## What the task asks
The required output is every line from the beginning of the entries below through the line that includes "image (semi-automatic segmentation, software-assisted", copied exactly.

Dataset entries:
-*-*-
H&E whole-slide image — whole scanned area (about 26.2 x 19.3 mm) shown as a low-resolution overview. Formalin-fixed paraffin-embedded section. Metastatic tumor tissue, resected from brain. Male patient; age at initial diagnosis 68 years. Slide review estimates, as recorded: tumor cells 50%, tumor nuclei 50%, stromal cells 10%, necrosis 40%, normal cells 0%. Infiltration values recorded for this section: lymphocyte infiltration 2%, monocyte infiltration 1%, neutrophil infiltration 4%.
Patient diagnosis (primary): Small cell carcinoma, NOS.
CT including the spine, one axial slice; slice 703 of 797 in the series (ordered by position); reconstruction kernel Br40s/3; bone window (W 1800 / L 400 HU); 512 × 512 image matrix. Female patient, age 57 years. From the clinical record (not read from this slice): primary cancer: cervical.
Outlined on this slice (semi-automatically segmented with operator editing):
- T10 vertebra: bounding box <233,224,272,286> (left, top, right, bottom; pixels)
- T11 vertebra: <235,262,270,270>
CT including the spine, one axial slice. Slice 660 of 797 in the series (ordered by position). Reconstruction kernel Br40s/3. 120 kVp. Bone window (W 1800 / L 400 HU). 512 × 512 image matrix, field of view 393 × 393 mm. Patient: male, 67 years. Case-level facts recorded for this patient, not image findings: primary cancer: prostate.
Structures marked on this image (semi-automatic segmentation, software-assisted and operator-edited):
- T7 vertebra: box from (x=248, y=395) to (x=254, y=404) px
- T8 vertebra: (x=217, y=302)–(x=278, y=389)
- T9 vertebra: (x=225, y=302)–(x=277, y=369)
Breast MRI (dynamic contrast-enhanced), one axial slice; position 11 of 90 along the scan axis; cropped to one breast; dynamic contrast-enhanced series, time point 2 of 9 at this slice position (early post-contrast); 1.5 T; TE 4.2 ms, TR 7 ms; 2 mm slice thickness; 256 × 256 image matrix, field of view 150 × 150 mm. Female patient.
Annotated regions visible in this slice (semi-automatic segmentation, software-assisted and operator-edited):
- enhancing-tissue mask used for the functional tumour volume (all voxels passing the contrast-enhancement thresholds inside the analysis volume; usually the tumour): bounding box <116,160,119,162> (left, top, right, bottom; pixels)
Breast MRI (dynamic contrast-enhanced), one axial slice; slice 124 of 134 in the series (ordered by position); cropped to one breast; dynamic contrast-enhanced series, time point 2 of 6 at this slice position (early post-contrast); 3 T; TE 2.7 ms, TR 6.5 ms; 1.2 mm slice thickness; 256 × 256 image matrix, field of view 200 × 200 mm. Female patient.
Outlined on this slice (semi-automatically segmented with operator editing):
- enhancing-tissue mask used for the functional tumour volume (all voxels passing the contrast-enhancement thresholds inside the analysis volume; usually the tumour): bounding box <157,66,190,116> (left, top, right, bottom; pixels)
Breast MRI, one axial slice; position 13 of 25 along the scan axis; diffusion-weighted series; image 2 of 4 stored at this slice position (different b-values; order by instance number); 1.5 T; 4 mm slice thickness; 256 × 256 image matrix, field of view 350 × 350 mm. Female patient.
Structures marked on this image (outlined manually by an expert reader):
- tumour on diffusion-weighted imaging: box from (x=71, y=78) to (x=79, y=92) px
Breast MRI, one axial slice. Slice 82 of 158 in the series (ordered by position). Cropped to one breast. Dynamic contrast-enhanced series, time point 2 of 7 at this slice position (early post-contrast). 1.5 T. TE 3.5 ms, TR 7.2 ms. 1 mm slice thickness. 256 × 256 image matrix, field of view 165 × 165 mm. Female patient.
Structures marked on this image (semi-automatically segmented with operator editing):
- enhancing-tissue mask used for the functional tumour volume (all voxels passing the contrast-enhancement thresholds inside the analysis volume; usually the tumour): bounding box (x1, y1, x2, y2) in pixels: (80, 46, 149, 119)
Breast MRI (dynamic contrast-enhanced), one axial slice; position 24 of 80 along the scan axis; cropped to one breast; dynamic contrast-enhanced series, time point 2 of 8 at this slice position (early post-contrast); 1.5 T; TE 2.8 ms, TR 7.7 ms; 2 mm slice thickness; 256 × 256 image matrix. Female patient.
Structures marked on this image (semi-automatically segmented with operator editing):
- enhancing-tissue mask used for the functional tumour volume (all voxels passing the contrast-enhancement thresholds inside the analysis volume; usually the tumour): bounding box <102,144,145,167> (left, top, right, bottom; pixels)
-*-*-
## Output for this task
H&E whole-slide image — whole scanned area (about 26.2 x 19.3 mm) shown as a low-resolution overview. Formalin-fixed paraffin-embedded section. Metastatic tumor tissue, resected from brain. Male patient; age at initial diagnosis 68 years. Slide review estimates, as recorded: tumor cells 50%, tumor nuclei 50%, stromal cells 10%, necrosis 40%, normal cells 0%. Infiltration values recorded for this section: lymphocyte infiltration 2%, monocyte infiltration 1%, neutrophil infiltration 4%.
Patient diagnosis (primary): Small cell carcinoma, NOS.
CT including the spine, one axial slice; slice 703 of 797 in the series (ordered by position); reconstruction kernel Br40s/3; bone window (W 1800 / L 400 HU); 512 × 512 image matrix. Female patient, age 57 years. From the clinical record (not read from this slice): primary cancer: cervical.
Outlined on this slice (semi-automatically segmented with operator editing):
- T10 vertebra: bounding box <233,224,272,286> (left, top, right, bottom; pixels)
- T11 vertebra: <235,262,270,270>
CT including the spine, one axial slice. Slice 660 of 797 in the series (ordered by position). Reconstruction kernel Br40s/3. 120 kVp. Bone window (W 1800 / L 400 HU). 512 × 512 image matrix, field of view 393 × 393 mm. Patient: male, 67 years. Case-level facts recorded for this patient, not image findings: primary cancer: prostate.
Structures marked on this image (semi-automatic segmentation, software-assisted and operator-edited):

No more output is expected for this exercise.